My contention is that the party itself, can come up with ways it can deal with traitors and those in breach of contract. Ian Khama did that without having to tinker with the Constitution. He dealt with the BDP’s single biggest defection, internally. One might say he was heavy handed, but that is besides the point. For that, he deserves credit. Parties should not make their problems national emergencies. What we are seeing, is Mugabeism.  I maintain that the contract with the voter is the real, constitutionally recognised marriage. On the other hand, is the comparatively lesser interest of the party in its symbol, as opposed to the representative. Its contract with the representative is that, they would run under its symbol, and would be bound by its rules. That’s a matter for lawyers, not the constitution.

It’s in the realm of private law, in particular contract, not constitutional law. It is not a relationship of constitutional significance. It is nothing but a side chick relationship, at best a cohabitation, which should be terminable without the necessity of formal divorce proceedings. In our present context, a scorned, arrogant side chick, being the BDP leadership, is trying to topple the main house - the constitutional contract - through a constitutional amendment.

Some say the fact that a party symbol, and not a picture of the candidate appears in the ballot, as opposed to the name of the individual, means that the representative is running away with a party seat. It is a party seat because the representative decided as such. That party symbol, I have said, is just a sales pitch. Remove it, and the candidate does not lose their right to stand under another party or as an independent.

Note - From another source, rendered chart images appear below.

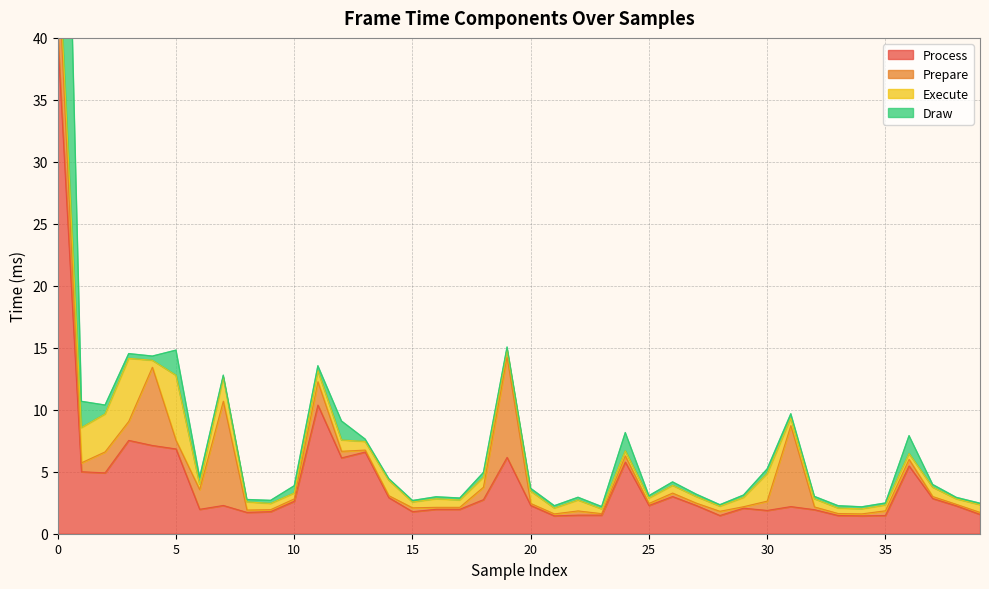

At which category does Process reach its first local valley?

2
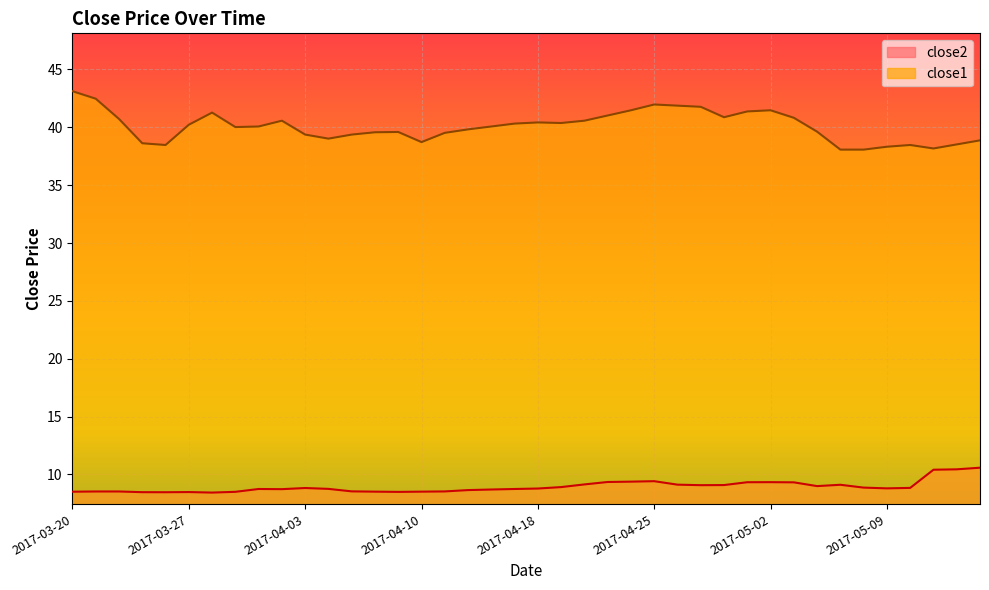

True or false: close1 and close2 cross at least once.

False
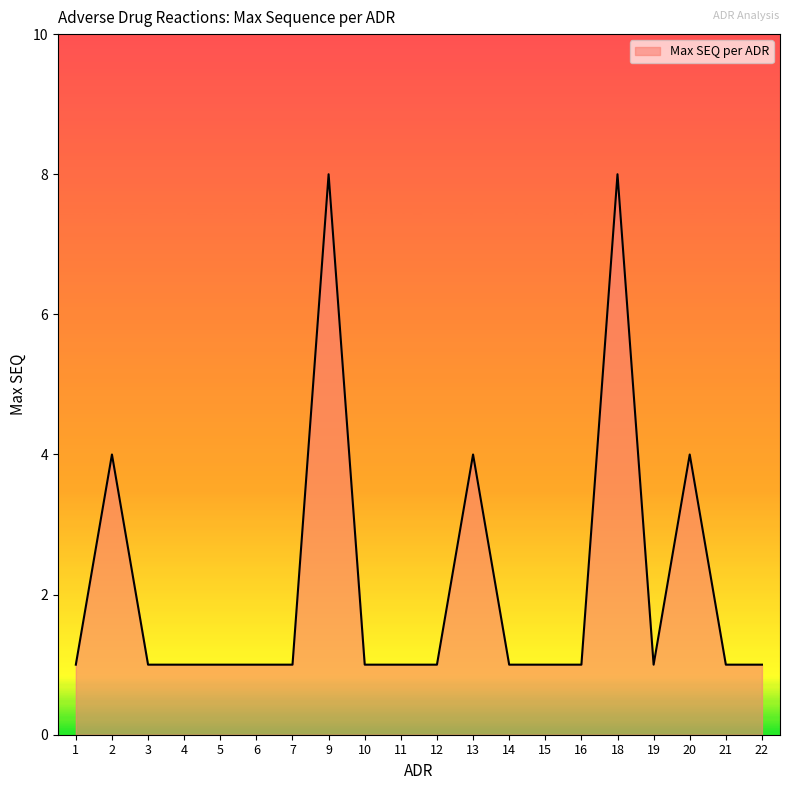

What is the difference between the maximum and minimum values?

7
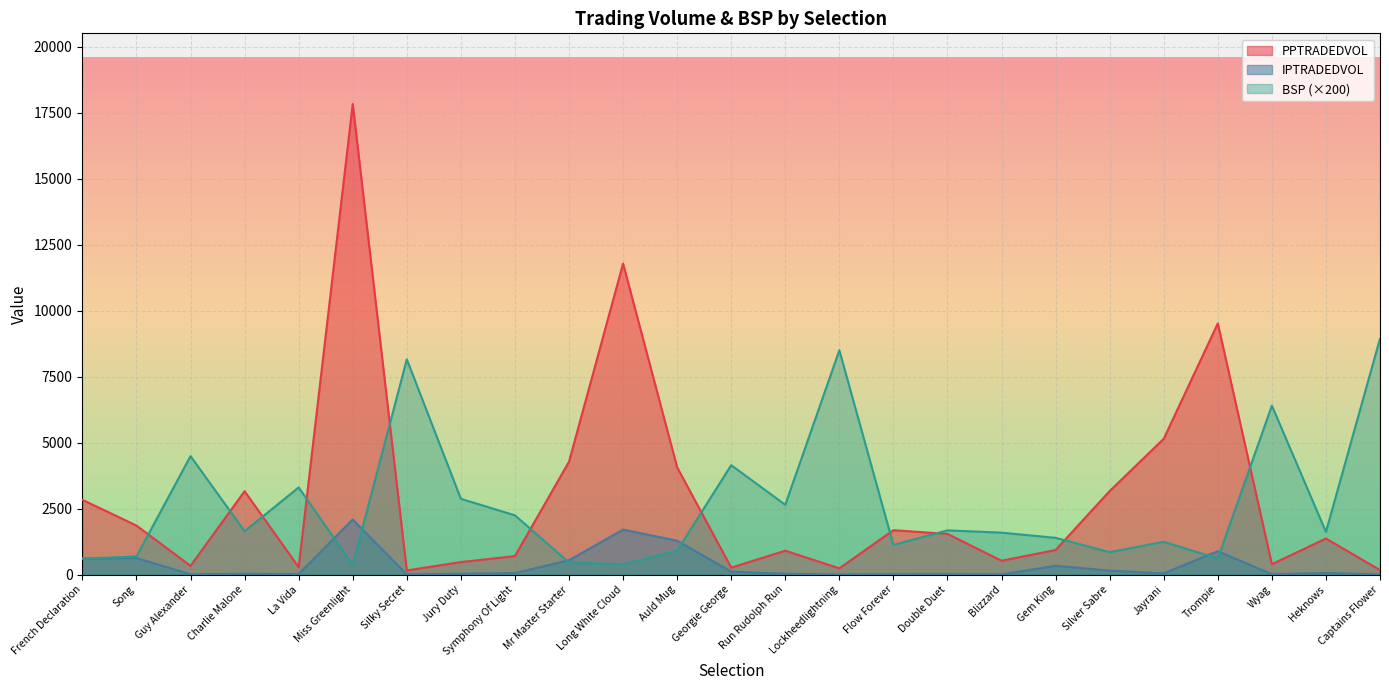

Does the chart display data point markers on the line(s)?

No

It means little, if you consider the issue as a whole. Even independents have symbols under which they run. But alas, in terms of the amendment, such symbols will be taken from them, when they join parties, even though such aren’t the property of a collective. What is this, if it is not an attempt to outlaw the threat of opposition unity. It’s all pretext, forget the history of the motion. History is a tool for learning. It’s not of itself, logic. Sometimes, it’s not even logical. I digress.

Why it is, that an independent loses their position when they join a party? The logic is contradictory, because in this example, there is an appreciation that the contract is between the voter and the candidate. Yet, as regards members of parties, the logic suggests that the contract is between the candidate and the party, with the candidate being merely a deployee. Yet, they are treated all the same. I understand that the matter is referred back to the electorate. But that is only because the party thinks it is a shareholder in the vote. The voters can always punish the representative by not re-electing them. But then, power may have been lost by then. More like closing the stable when the horses have bolted. So we know the problem. The problem is that the ruling class, who own the parties, are protecting their hegemony. It has nothing to do with a fresh mandate. Its self-serving.